Whether that balance will continue to hold up if the federal government keeps handing more responsibility over to non-governmental groups remains to be seen, says Erb.
"That trend will probably continue," he says. "Is there a point at which the federal government just completely bails out? I don't think that will happen; I think government always has a role to play. I'd like to see that role be more an oversight role to make sure equity continues for all people, so faith-based organizations, if they did more, would not be doing it in a discriminatory sense. I think that's a very important role for the government."
For now that oversight role is also largely the territory of non-profit, non-government organizations.
But among groups that typically play watchdog on church-state issues, the county's new office has generated surprisingly little response.
"We're in a wait-and-see mode," says Barbara de Leeuw, executive director of the local ACLU. Until they've done more research, she says, her group won't take a stand on the county office.
"It's not our idea to shut this thing down," says de Leeuw. "As long as people aren't proselytizing, as long there's not subtle pressure, it may be a fine thing."
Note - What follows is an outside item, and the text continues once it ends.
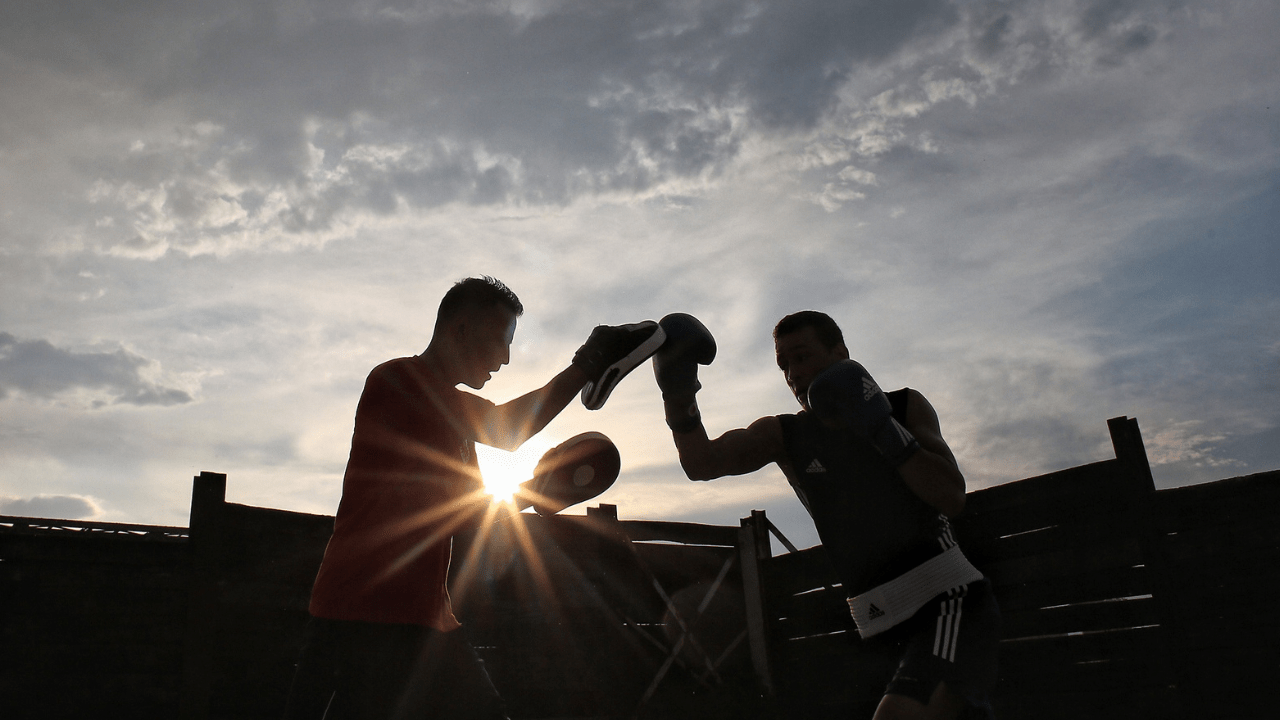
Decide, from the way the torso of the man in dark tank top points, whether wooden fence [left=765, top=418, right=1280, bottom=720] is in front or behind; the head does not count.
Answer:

The local chapter of Americans United for Separation of Church and State wasn't even aware of the office's creation.
The only strong stand taken by a local group comes from Metro Justice, whose organizer, Jon Greenbaum, serves a biting critique. Characterizing the office as a step toward the privatization of basic services, he says "It's just part of a move toward a theocracy."
To lay such charges to rest, Walczak and those like Perez whom he'll serve will need to convince the public that the church-state wall will remain intact.
"I think that the effort from the George Bush administration still recognizes the strength of the first amendment to keep the two entities separate to a certain degree," Walczak says. "None of those dollars are to be used for any inherently religious practice. You can't take dollars that are designed to deal with social problems and use them as a vehicle for proselytizing one faith against the other or for enhancing your own religious experience, whatever that happens to be."
But it remains largely up to each group to police itself.
What if a volunteer felt God calling them to share their faith, despite the strictures that accompany federal dollars?
"I would tell you that if you're with that child through the mentoring relationship we set up, you probably don't want to do that," Perez says. "You want to be a friend, you want to be an encourager, but you don't want to impose your values on them during the time that you're working or serving under the auspices of what we're doing here."
But then he adds: "We all know how that works. Once a relationship is established and people spend more time than the hour that's allotted, it could be different. But in this case we want them just to mentor the child. So in training we talk about that."
HOPE Initiatives relies on that training to prevent volunteer counselors from overstepping boundaries, says Perez.
How much training do they receive?
"The initial training is six hours," he says, and after that there are monthly gatherings to address topical issues.